What happens when a cat eats a parrot? Obviously, it gains the ability to speak.
But what happens when it’s “The Rabbi’s Cat?” Clearly, you get an argumentative feline who takes on all comers, including his master. To add insult to injury, given the current troubles between Israel and Iran, it appears to be a Persian.
The film, in French with English subtitles, is based on a popular series of graphic novels by Joann Sfar, who also co-directed the movie. It is set in Algiers in the 1930s, at that time a bustling metropolis with large European, Jewish and Arab populations.
The rabbi of the title, named Sfar, has a lot going on in his life. A widower with a teenage daughter, he needs to pass a government-mandated French language test or lose his title. He can’t stop at many local cafes, because they don’t serve Arabs or Jews. A cousin with a pet lion visits. Another cousin, Sheik Sfar, is a wise imam. A large box from the Soviet Union arrives containing a Jew escaping pogroms. And then there is the adventure they — the Russian, the Sheik, the rabbi and his cat — embark on, in search of a mythical city of Jerusalem and the lost tribe of black Jews from Ethiopia.
There’s an awful lot on the plate here — too much. That’s the film’s problem. There are several volumes in the “Rabbi’s Cat” series, and Sfar decided to combine them for the film.
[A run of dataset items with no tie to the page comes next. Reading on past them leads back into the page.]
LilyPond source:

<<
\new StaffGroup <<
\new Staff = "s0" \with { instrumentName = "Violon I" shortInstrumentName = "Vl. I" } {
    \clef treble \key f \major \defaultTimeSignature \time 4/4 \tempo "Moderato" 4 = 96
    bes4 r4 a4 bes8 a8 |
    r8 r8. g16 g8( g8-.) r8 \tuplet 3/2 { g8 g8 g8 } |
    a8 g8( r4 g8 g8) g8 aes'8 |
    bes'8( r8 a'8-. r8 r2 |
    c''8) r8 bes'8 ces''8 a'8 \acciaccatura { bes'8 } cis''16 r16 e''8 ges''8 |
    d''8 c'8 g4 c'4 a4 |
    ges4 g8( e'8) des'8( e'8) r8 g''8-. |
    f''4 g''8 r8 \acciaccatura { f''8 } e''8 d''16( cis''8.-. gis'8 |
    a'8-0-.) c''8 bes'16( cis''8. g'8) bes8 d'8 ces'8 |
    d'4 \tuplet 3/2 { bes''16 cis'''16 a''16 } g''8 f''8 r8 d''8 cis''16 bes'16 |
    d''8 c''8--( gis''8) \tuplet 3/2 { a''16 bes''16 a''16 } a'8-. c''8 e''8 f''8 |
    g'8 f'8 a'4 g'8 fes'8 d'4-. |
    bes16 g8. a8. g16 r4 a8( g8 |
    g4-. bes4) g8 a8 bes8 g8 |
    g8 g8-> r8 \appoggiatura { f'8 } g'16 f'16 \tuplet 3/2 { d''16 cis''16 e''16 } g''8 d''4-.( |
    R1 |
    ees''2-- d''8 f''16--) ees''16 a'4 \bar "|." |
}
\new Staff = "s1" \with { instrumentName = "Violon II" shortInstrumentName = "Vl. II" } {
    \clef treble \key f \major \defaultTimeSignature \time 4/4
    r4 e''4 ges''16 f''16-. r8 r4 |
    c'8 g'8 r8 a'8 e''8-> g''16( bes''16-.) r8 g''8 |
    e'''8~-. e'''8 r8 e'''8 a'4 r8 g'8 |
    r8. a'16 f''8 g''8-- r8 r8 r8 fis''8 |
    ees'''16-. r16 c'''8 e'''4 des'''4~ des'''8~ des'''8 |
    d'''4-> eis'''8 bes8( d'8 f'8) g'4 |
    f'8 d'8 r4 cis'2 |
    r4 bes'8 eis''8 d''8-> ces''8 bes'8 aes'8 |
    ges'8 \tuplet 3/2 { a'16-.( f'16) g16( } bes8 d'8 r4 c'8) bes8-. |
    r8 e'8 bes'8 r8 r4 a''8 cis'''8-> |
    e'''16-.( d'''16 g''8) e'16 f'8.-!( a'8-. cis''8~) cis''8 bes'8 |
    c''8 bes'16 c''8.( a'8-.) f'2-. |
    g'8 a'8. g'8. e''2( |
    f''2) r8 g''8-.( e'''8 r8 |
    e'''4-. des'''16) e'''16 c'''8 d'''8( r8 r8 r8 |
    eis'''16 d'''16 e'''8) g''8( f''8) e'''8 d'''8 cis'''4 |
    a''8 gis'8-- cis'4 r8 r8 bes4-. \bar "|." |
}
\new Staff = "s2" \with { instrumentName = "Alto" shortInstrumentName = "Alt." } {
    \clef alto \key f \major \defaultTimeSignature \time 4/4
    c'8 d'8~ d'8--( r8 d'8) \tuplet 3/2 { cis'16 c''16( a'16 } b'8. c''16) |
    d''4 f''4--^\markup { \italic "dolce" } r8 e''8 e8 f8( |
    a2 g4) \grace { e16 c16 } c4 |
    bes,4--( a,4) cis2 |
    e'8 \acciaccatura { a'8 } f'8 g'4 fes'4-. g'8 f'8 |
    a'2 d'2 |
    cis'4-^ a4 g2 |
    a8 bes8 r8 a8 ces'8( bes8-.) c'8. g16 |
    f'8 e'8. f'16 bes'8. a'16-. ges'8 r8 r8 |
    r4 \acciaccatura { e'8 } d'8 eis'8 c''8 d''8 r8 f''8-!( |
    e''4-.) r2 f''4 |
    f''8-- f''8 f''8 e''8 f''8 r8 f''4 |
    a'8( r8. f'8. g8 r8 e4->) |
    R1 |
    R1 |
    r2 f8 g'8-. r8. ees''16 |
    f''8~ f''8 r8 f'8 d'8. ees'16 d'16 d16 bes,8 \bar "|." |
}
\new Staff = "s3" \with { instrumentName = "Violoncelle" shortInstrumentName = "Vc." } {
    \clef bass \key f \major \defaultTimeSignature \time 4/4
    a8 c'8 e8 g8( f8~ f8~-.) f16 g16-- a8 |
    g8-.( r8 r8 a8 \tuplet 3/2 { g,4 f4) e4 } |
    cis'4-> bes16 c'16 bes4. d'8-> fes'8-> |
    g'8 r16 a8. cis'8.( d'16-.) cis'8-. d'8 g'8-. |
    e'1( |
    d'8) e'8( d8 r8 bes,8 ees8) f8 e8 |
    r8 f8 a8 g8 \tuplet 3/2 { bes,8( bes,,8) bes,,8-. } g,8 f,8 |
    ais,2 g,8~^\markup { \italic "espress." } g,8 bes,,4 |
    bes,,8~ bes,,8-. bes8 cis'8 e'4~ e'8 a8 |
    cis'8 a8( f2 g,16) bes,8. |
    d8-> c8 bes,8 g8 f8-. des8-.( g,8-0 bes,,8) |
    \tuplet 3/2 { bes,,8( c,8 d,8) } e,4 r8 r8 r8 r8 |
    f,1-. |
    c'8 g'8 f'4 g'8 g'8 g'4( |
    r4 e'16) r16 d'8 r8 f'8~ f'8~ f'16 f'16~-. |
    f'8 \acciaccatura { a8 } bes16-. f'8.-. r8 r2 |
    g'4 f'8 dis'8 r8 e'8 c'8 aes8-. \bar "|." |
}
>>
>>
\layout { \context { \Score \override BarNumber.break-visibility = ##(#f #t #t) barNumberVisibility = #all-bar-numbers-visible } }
He felt that would reinforce his message of tolerance. But it actually diluted it.
For example, Malka, the cousin with the lion, is at the center of his own book, but is only a peripheral character here, disturbing the flow of the film.
Sfar would have been better off spending more time on the main idea — the rabbi and his cat. After eating the parrot, the cat decides it is Jewish and wants a bar mitzvah. The idea is ludicrously funny, except the cat is not only maddening but also wise.
When the rabbi talks to him about the Torah and how God created the world just over 5,700 years ago, it is the feline who points out, “that’s ridiculous. Carbon dating has proved he world is billions of years old.”
It is this interplay between the cat and the rabbi that adds zest. A scene in which a racist describes the way to draw Africans is noble, but unnecessary.
We get the message when the rabbi is kicked out of a cafe that doesn’t serve Arabs or Jews. We get the message when the imam explains his God “loves science and the arts. He’s never happier than when his children are at peace.”
We may or may not believe it, but we get the message.
“The Rabbi’s Cat” opens in New York December 7, in Los Angeles next month, and in other cities to follow.